[Questions]
**a)** Answer these questions using the seminar notes:
(i) What is Kristin Turton's profession?
(ii) In the consolidation scenario, what is the single monthly payment?
(iii) What range of rates do AffinityPlus Term Deposits offer?
**b)** Duplicate the passage of the seminar notes from "The challenge seems" to "24%: ~$50/month (pays off in 2 years)".

[Extract to read]
She recommended borrowing less than you qualify for. If you qualify for $4,000/month, borrow at $3,000/month. That buffer handles material price increases and modifications.

She also advised getting a contractor who's at least an engineer, has a business bank account, and whose full name you know.

Contract Work and Mortgage Approval

This came up during the homeownership discussion when someone asked "for a friend" about difficulty getting mortgage approval as a contractor. (The laughter in the room suggested we all knew it wasn't actually for a friend.)

Panelist Kristin Turton, an estate planner, explained this as a risk management issue from the bank's perspective. Banks view contract work as less stable than permanent employment, even when the contractor's income is substantial.

Interestingly, someone mentioned that even lawyers—who are typically self-employed—face similar difficulties getting approved for loans despite their professional status and earning potential.

The challenge seems particularly relevant as government increasingly offers contract positions rather than permanent roles.

Debt Consolidation Warnings

Nikita Gibson warned about debt consolidation. Lower monthly payments sound helpful, but extending the term means paying significantly more in total interest.

Here's a realistic scenario:

Before consolidation:

  • $1,000 credit card at 24%: ~$50/month (pays off in 2 years)
  • $3,000 line of credit at 12%: ~$140/month (pays off in 2 years)
  • Need $15,000 home improvement loan at 10%: ~$300/month (pays off in 5.3 years)
  • Total: ~$490/month across three payments
  • Longest payoff: 5.3 years

After consolidation:

  • Everything rolled into one $19,000 loan at 14% over 7 years
  • Single payment: $356/month
  • Payoff: 7 years
  • Savings: $134/month

Sounds great—lower payment, one bill instead of three. But here's the trap: you're extending debt that would've been cleared in 2 years into a 7-year loan. Those small debts keep accumulating interest for 5 extra years, significantly increasing the total cost.

The lesson: always calculate total cost and timeline, not just monthly payment convenience.

Finances in Relationships

Sunday's session covered money and relationships. Nikita Gibson showed a chart indicating that roughly 40% of divorces in Barbados involve financial issues.

Her recommended structure:

  • Separate accounts for salaries
  • Joint checking for bills only
  • Fair contribution split (e.g., percentage of net income, or pool and split equally)

Key relationship models discussed:

  • Financial Dominance - one partner controls everything (creates resentment)
  • Financial Independence - both maintain awareness (builds equality)

(There were other models discussed, but these are the two I captured in my notes.)

For high-earning couples, she mentioned forming a company and paying yourselves below the 28.75% personal income tax threshold to take advantage of the 5.5% corporate tax rate (available for companies with gross yearly income under $2 million BBD).

She also noted that financial abuse is recognized under Barbados' Domestic Violence Act. Victims can get Protection Orders with financial relief clauses.

Why I Added AffinityPlus to Banking in BIM

I met the AffinityPlus team at the networking session. They sent me their product details:

  • SMART Accumulator: tiered rates up to 2.15%
  • Term Deposits: 2.25% to 2.75%
  • Retirement Savings: tiered rates up to 2.25%

These rates are better than most bank savings accounts. But unless you're already a member or specifically ask, you wouldn't know these products exist.

I've added them to Banking in BIM so people can compare.

Main Takeaway

The recurring theme throughout the seminar was that financial institutions don't advertise information that works against their interests. Attorney fees, specialized accounts, negotiable fees—none of this is prominently displayed.

Nikita Gibson's key advice: come prepared with knowledge before negotiating with any financial institution. According to her, even loan officers may not be aware of all negotiable items. If you know what might be negotiable, you can ask the right questions.

Banking in BIM aims to provide that foundational information—rates, fees, and product details in one place—so you can make more informed decisions and know what questions to ask.

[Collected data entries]
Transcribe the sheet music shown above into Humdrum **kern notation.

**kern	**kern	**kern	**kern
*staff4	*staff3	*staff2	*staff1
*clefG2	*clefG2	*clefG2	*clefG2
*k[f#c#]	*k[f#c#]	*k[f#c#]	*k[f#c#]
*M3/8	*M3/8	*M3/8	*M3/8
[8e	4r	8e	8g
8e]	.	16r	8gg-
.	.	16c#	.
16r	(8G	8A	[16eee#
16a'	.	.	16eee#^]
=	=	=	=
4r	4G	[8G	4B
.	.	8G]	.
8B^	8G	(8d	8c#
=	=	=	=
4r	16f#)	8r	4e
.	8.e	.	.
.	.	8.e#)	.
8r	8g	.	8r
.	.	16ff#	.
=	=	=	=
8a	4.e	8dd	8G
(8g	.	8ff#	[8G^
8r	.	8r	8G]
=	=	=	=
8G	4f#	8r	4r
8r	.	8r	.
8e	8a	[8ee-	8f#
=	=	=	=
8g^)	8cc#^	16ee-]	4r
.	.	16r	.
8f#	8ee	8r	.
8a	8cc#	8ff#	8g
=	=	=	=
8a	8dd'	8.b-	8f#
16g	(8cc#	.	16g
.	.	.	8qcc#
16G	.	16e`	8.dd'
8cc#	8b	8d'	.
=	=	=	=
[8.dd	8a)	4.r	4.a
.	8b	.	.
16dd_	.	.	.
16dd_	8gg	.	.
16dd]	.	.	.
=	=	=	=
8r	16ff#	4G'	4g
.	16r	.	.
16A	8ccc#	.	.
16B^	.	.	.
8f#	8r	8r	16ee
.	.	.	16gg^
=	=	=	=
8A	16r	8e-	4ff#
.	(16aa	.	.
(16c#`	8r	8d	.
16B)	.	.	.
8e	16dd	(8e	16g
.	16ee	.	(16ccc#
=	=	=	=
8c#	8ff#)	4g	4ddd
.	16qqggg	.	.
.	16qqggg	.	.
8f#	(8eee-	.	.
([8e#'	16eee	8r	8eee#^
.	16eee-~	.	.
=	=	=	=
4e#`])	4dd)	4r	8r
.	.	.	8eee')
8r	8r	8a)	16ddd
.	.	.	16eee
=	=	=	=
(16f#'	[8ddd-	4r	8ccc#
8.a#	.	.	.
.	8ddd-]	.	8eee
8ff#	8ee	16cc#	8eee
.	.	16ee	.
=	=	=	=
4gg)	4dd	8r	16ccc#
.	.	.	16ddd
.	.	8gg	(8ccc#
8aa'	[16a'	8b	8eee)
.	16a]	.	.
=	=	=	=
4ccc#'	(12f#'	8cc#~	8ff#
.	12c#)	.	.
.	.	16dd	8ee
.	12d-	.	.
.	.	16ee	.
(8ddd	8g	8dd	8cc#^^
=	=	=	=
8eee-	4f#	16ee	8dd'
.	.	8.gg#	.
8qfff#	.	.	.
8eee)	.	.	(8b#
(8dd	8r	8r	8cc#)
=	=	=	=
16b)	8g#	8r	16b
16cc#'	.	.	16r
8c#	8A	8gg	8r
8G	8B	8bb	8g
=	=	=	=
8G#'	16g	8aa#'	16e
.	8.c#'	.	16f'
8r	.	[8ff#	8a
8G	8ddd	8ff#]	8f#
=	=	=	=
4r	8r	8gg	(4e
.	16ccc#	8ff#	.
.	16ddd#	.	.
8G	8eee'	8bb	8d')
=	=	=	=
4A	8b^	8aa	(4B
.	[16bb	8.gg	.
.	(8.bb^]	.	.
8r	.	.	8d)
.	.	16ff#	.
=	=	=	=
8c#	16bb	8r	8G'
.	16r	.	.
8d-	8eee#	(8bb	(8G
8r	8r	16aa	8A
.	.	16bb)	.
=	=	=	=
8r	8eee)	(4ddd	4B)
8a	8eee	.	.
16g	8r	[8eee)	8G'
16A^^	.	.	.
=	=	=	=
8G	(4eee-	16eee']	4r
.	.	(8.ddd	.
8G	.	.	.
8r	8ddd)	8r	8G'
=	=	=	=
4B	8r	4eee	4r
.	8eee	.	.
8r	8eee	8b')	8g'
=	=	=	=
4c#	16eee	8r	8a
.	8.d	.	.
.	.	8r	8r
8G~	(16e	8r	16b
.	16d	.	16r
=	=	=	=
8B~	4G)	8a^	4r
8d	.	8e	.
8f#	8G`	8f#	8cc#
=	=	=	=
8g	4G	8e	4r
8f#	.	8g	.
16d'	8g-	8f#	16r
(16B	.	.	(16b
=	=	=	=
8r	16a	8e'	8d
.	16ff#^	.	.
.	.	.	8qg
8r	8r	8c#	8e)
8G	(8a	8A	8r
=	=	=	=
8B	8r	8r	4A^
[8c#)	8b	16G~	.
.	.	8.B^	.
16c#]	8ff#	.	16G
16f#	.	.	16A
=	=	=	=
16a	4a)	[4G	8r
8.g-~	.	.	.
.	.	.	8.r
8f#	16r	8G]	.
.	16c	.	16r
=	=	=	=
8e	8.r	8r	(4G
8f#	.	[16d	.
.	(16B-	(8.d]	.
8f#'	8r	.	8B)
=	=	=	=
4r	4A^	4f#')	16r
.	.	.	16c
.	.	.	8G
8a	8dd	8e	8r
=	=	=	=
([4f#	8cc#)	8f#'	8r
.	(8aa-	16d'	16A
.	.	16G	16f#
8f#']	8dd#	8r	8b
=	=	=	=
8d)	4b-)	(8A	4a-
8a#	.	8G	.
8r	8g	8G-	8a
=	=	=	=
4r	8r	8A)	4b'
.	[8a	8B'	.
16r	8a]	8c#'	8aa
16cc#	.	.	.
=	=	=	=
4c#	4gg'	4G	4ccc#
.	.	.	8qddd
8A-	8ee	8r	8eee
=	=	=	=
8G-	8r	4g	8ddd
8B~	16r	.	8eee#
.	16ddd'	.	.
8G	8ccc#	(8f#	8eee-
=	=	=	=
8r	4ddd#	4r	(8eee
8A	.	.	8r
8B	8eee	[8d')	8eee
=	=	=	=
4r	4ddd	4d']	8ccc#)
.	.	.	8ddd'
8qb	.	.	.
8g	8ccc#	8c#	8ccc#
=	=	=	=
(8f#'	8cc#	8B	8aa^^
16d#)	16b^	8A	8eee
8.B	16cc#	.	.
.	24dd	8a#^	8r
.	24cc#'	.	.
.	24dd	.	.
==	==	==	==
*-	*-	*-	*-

[Solutions by task]
**a)**
(i) She is an estate planner.
(ii) $356/month.
(iii) 2.25% to 2.75%.

**b)**
The challenge seems particularly relevant as government increasingly offers contract positions rather than permanent roles.

Debt Consolidation Warnings

Nikita Gibson warned about debt consolidation. Lower monthly payments sound helpful, but extending the term means paying significantly more in total interest.

Here's a realistic scenario:

Before consolidation:

  • $1,000 credit card at 24%: ~$50/month (pays off in 2 years)